For the above-mentioned description for the embodiments of the present disclosure, the present disclosure can be implemented or used by the skilled in the art. Various modifications for the above-mentioned embodiments will become apparent to the skilled in the art, and the general principle defined herein can be implemented in other embodiments without departing from the spirit or scope of the present disclosure.
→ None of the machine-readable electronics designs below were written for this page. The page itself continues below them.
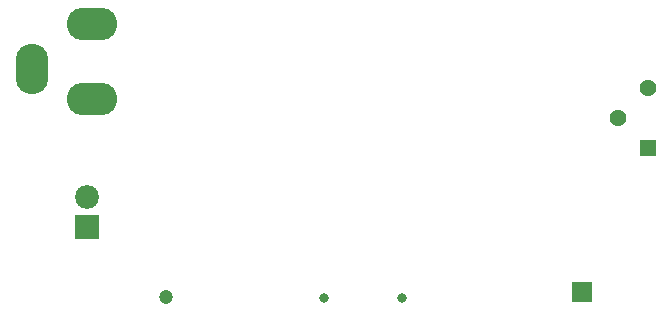
<source format=gbr>
%TF.GenerationSoftware,Altium Limited,Altium Designer,24.9.1 (31)*%
G04 Layer_Color=16711935*
%FSLAX45Y45*%
%MOMM*%
%TF.SameCoordinates,1ED834A1-E46C-4F5A-A45D-C8FB9AE456DD*%
%TF.FilePolarity,Negative*%
%TF.FileFunction,Soldermask,Bot*%
%TF.Part,Single*%
G01*
G75*
%TA.AperFunction,ComponentPad*%
%ADD63O,4.26720X2.74320*%
%ADD64O,2.74320X4.26720*%
%ADD65R,1.80320X1.80320*%
%ADD66C,1.42520*%
%ADD67R,1.42520X1.42520*%
%ADD68C,2.01820*%
%ADD69R,2.01820X2.01820*%
%TA.AperFunction,ViaPad*%
%ADD70C,1.20320*%
%ADD71C,0.80320*%
D63*
X734000Y2167500D02*
D03*
Y2802500D02*
D03*
D64*
X226000Y2421500D02*
D03*
D65*
X4883456Y533400D02*
D03*
D66*
X5438548Y2258964D02*
D03*
X5184548Y2004964D02*
D03*
D67*
X5438548Y1750964D02*
D03*
D68*
X692840Y1338193D02*
D03*
D69*
Y1084193D02*
D03*
D70*
X1359889Y485000D02*
D03*
D71*
X3360000Y482500D02*
D03*
X2693988Y483988D02*
D03*
%TF.MD5,650ffc7a8654ea49c44c00115d747227*%
M02*

</source>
Therefore, the present disclosure will not be limited to these embodiments described herein, but should conform to the widest scope consistent to the principle and novel characteristics disclosed herein.

Claims

1. A composite rubber dome, comprising a supporting part (11), an elastic connecting part (12), and a pressing part (13) which are integrally molded with a silicon rubber material, wherein the pressing part (13) is further provided with a composite part (15) made of a non-silicon rubber material having higher hardness than the silicon rubber material, and the composite part (15) and the pressing part (13) are coaxially and correspondingly disposed in a pressing direction.

2. The composite rubber dome of claim 1, wherein the composite part (15) is disposed on a side, in contact with a keycap, of an axial outer end of the pressing part (13).

3. The composite rubber dome of claim 1, wherein the composite part (15) is disposed on a side, corresponding to a thin film circuit layer, of an axial inner end of the pressing part (13).

4. The composite rubber dome of claim 1, wherein the supporting part (11) is also provided with an exhaust ditch (14) connected inside and outside.

5. A molding method for the composite rubber dome of claim 1, wherein when the rubber dome is molded by integral injection, the composite part (15) is compositely molded with a rubber dome body by adopting an embedding method.

6. A molding method for the composite rubber dome of claim 1, wherein when the rubber dome is molded by integral injection, the composite part (15) is compositely molded with a rubber dome body by adopting an injection molding method.